Boyle Holding Corp. v. Medgreen Holding Corp.

Cohn, J.

There was adduced no proof to establish defendant’s claim that in the sale of defendant’s property fraud was practiced by the plaintiff, by the Port of New York Authority (hereinafter referred to as the authority) through any of its officers, or by the real estate brokerage corporation which negotiated the sale. Certain it is that those connected with the authority acted fairly and honorably throughout. Though the broker knew that the plaintiff corporation was used as a cloak to conceal the identity of the authority, it was under no duty to disclose that fact to the vendor. So long as the broker acted in good faith its agreement to withhold the identity of the real principal is not against public policy or void. (Foss v. N. Y. C. & H. R. R. R. Co., 161 App. Div. 681; affd., 217 N. Y. 727.) A broker is obligated to disclose the buyer’s name where there might be any question as to the latter’s financial responsibility. (Ostroff v. Doctor, 238 N. Y. 264.) Here no such question arose. Nor was the plaintiff under a duty to reveal to the defendant the fact of the authority’s connection with the prospective purchase.

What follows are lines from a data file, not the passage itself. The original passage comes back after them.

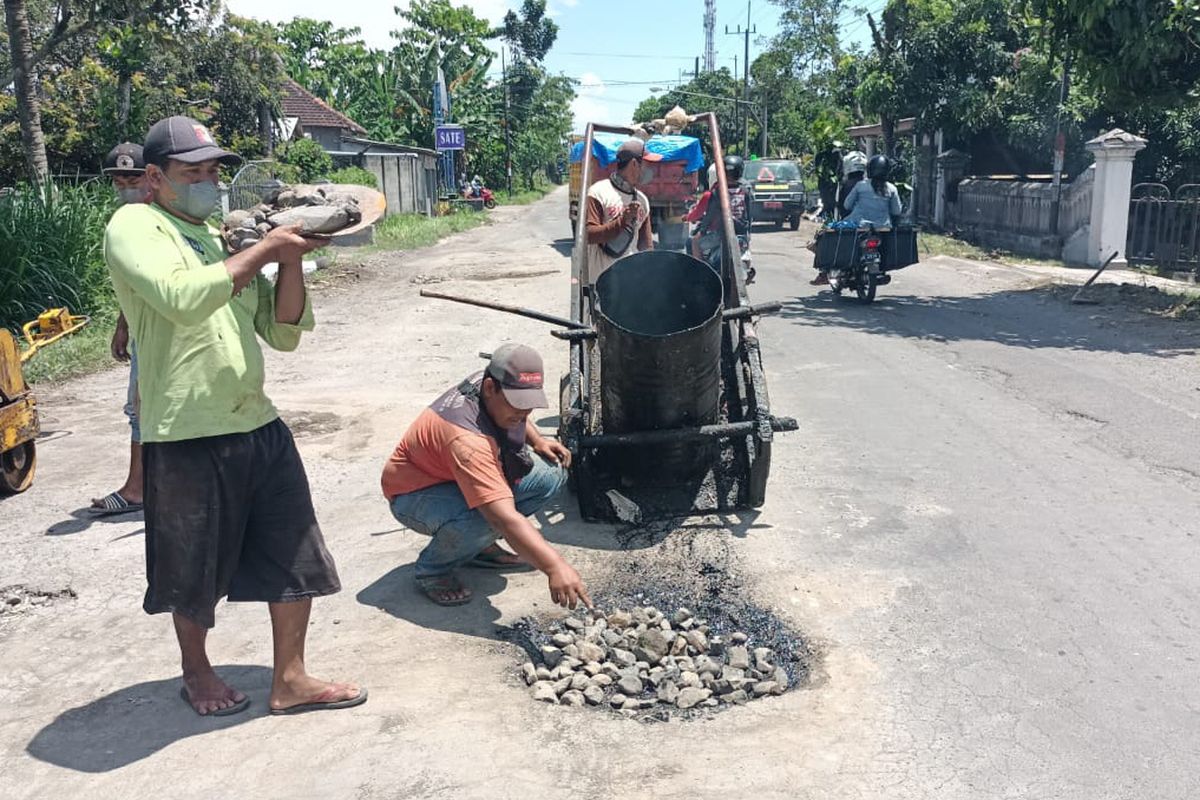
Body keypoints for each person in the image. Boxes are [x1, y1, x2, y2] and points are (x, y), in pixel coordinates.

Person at [104, 115, 365, 717]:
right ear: (153, 177)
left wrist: (291, 259)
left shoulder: (220, 237)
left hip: (257, 423)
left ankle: (291, 679)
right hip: (186, 429)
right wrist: (266, 250)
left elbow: (282, 332)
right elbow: (180, 299)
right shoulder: (136, 224)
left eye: (213, 170)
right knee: (190, 566)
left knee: (295, 549)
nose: (207, 181)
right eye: (191, 172)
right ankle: (197, 674)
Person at [382, 344, 591, 610]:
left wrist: (538, 440)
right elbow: (502, 517)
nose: (523, 414)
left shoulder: (486, 383)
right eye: (517, 405)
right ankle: (433, 571)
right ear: (491, 388)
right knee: (488, 518)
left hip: (452, 476)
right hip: (414, 494)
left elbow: (518, 414)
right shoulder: (467, 440)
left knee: (550, 473)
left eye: (528, 405)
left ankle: (476, 548)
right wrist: (555, 566)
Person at [90, 142, 151, 516]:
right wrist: (122, 324)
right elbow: (133, 283)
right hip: (142, 325)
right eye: (118, 180)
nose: (126, 186)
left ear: (153, 177)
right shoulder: (129, 222)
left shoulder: (159, 219)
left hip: (161, 329)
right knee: (142, 408)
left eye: (133, 177)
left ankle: (137, 489)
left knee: (143, 408)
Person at [585, 138, 661, 282]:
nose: (650, 169)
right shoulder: (598, 192)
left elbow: (646, 245)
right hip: (601, 284)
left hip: (629, 284)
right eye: (646, 164)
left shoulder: (642, 200)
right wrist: (622, 221)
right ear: (634, 164)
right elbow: (589, 235)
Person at [686, 154, 753, 275]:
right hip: (742, 234)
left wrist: (702, 231)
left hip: (722, 234)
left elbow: (710, 215)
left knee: (694, 242)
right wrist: (748, 233)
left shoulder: (718, 192)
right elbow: (749, 215)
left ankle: (700, 273)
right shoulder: (745, 191)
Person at [842, 154, 902, 227]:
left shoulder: (860, 185)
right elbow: (896, 211)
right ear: (887, 171)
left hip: (860, 225)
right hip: (883, 227)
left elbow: (847, 205)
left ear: (869, 169)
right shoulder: (892, 188)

*190The Port of New York Authority, a corporation created by the States of New York and New Jersey in the year 1921, acquires land for the building of bridges, tunnels, approaches and terminals in the district of the port of New York. Its policy is to secure its property for these public improvements by direct negotiation with the owners rather than by a resort to condemnation proceedings. The location of a project is determined upon long in advance of the time when actual construction is commenced. Functioning with informality and usually with secrecy, it endeavors to purchase property required not at exaggerated and exorbitant values but at prices which are fair and reasonable. (Report on Law and Procedure in Condemnation Applicable to Proceedings Brought by the City of New York, by Leonard M. Wallstein, Special Assistant Corporation Counsel, pp. 594, 595, 596, dated Jan. 28, 1932.) This method of procedure in the acquisition of land adopted by the authority is a praiseworthy one and is in the public interest. A public agency should be compelled to pay no more than reasonable value for property acquired for public use. So long as there is no fraud or deception practiced upon the vendor, sales consummated by public bodies under the guise of subsidiary corporations are not rendered invalid.

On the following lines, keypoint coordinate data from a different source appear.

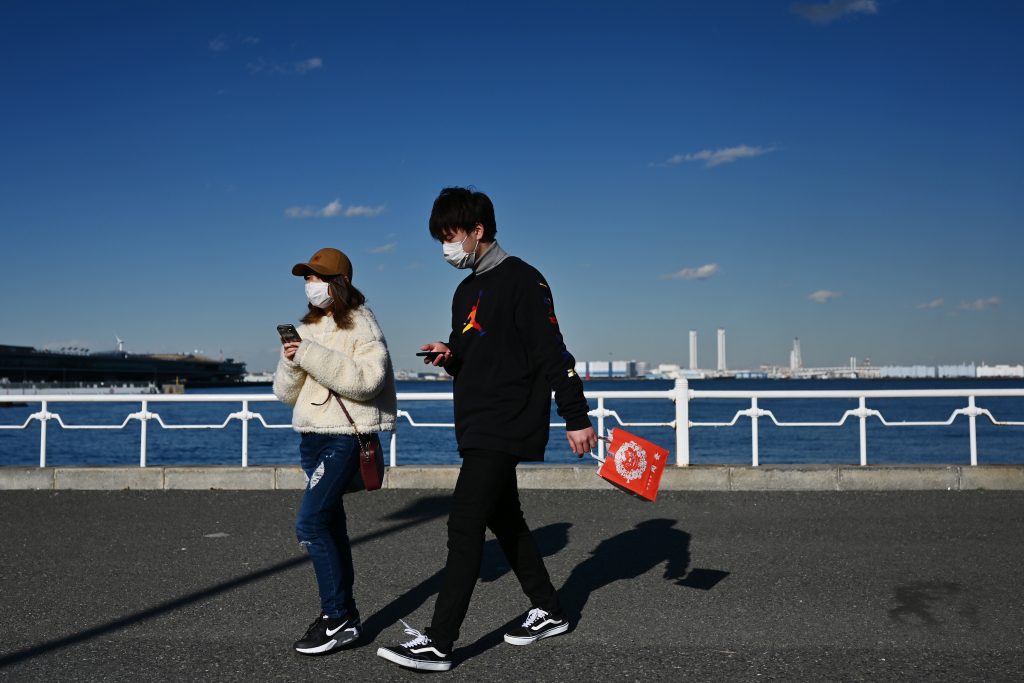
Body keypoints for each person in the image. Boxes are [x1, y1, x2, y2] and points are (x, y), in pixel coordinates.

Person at [377, 187, 598, 671]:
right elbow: (481, 357)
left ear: (478, 231)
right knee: (506, 519)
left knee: (464, 522)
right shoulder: (464, 291)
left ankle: (440, 642)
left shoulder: (523, 280)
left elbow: (551, 352)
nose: (445, 248)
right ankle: (551, 609)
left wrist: (576, 416)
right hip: (476, 421)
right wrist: (451, 356)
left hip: (508, 419)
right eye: (439, 238)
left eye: (450, 236)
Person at [273, 247, 397, 655]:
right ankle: (345, 616)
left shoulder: (362, 323)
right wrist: (293, 360)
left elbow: (368, 381)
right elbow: (285, 394)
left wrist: (308, 354)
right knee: (329, 526)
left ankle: (337, 618)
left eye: (317, 277)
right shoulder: (306, 327)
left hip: (346, 437)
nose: (310, 285)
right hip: (311, 437)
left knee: (310, 525)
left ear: (338, 282)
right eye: (306, 278)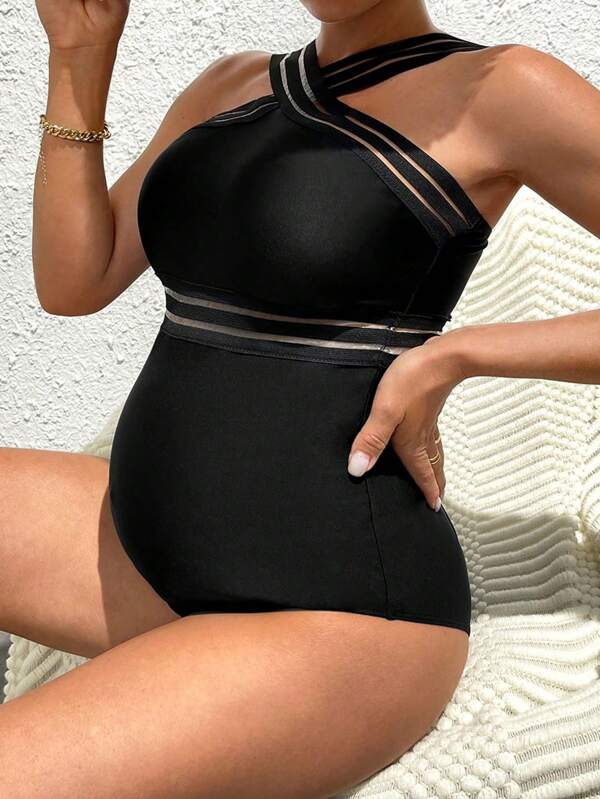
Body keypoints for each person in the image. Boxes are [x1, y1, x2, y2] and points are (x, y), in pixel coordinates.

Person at [2, 0, 599, 795]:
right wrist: (80, 57)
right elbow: (76, 280)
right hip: (139, 545)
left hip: (336, 609)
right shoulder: (229, 86)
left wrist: (457, 355)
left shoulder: (502, 87)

As the defendant is no longer the owner of the property involved, the court is without power to grant to the plaintiff specific performance of the contract, but plaintiff is entitled to recover the portion of the purchase price paid by it to the defendant. A court of equity conforms its decree to the situation existing at the time of trial. It may award judgment for money damages to the vendee for breach of contract by the vendor if since the commencement of the action specific performance by the vendor has become impossible because the property to be transferred has been otherwise disposed of. (Casino Hall, Inc., v. Levinson, 223 App. Div. 721; Saperstein v. Mechanics & Farmers Savings Bank, 228 N. Y. 257, 261; Zauderer v. Market Street Long Beach Realty Corporation, 128 Misc. 364; affd., 221 App. Div. 760; Merry Realty Co. v. Shamokin & Hollis R. E. Co., 230 N. Y. 316, 322.) The amendment to the complaint sought by the plaintiff is allowed and judgment is granted for the plaintiff in the sum of $10,000, with interest from the 1st day of November, 1931. Submit findings on notice.